Given entries START

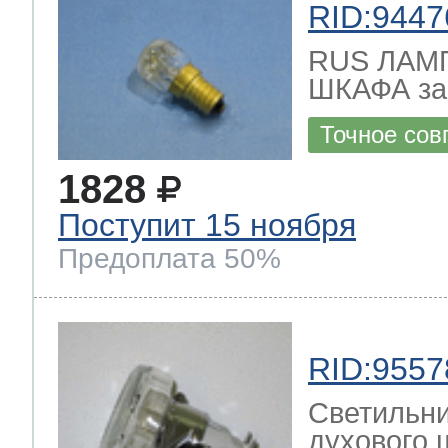
RID:9447
RUS ЛАМ
ШКАФА зам
Точное сов
1828
Поступит 15 ноября
Предоплата 50%
RID:9557
Светильни
духового ш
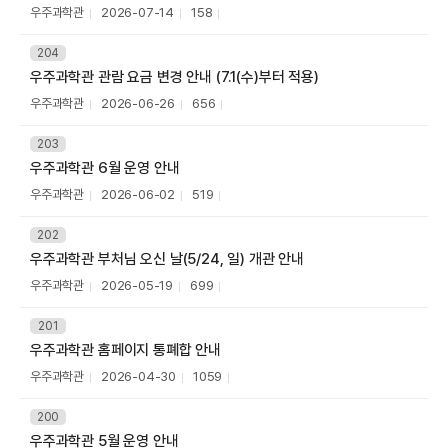
A
목
작
등
조
우주과학관
2026-07-14
158
첨
성
록
회
부
자
일
수
번
204
파
호
우주과학관 관람 요금 변경 안내 (7.1(수)부터 적용)
제
일
목
작
등
조
우주과학관
2026-06-26
656
첨
성
록
회
부
자
일
수
번
203
파
호
우주과학관 6월 운영 안내
제
일
R
목
작
등
조
우주과학관
2026-06-02
519
첨
성
록
회
부
자
일
수
번
202
파
호
우주과학관 부처님 오신 날(5/24, 일) 개관 안내
제
일
목
작
등
조
우주과학관
2026-05-19
699
첨
성
록
회
부
자
일
수
번
201
파
호
우주과학관 홈페이지 통폐합 안내
제
일
목
작
등
조
우주과학관
2026-04-30
1059
첨
성
록
회
부
자
일
수
번
200
파
호
우주과학관 5월 운영 안내
제
일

Given entries END

Written task:
Convert every line of text in the material above into a JSON list of strings, one string per line, leaving out blank lines and the pictures.

Result of the task:
[
  "RID:9447",
  "RUS ЛАМ",
  "ШКАФА зам",
  "Точное сов",
  "1828",
  "Поступит 15 ноября",
  "Предоплата 50%",
  "RID:9557",
  "Светильни",
  "духового ш",
  "A",
  "목",
  "작",
  "등",
  "조",
  "우주과학관",
  "2026-07-14",
  "158",
  "첨",
  "성",
  "록",
  "회",
  "부",
  "자",
  "일",
  "수",
  "번",
  "204",
  "파",
  "호",
  "우주과학관 관람 요금 변경 안내 (7.1(수)부터 적용)",
  "제",
  "일",
  "목",
  "작",
  "등",
  "조",
  "우주과학관",
  "2026-06-26",
  "656",
  "첨",
  "성",
  "록",
  "회",
  "부",
  "자",
  "일",
  "수",
  "번",
  "203",
  "파",
  "호",
  "우주과학관 6월 운영 안내",
  "제",
  "일",
  "R",
  "목",
  "작",
  "등",
  "조",
  "우주과학관",
  "2026-06-02",
  "519",
  "첨",
  "성",
  "록",
  "회",
  "부",
  "자",
  "일",
  "수",
  "번",
  "202",
  "파",
  "호",
  "우주과학관 부처님 오신 날(5/24, 일) 개관 안내",
  "제",
  "일",
  "목",
  "작",
  "등",
  "조",
  "우주과학관",
  "2026-05-19",
  "699",
  "첨",
  "성",
  "록",
  "회",
  "부",
  "자",
  "일",
  "수",
  "번",
  "201",
  "파",
  "호",
  "우주과학관 홈페이지 통폐합 안내",
  "제",
  "일",
  "목",
  "작",
  "등",
  "조",
  "우주과학관",
  "2026-04-30",
  "1059",
  "첨",
  "성",
  "록",
  "회",
  "부",
  "자",
  "일",
  "수",
  "번",
  "200",
  "파",
  "호",
  "우주과학관 5월 운영 안내",
  "제",
  "일"
]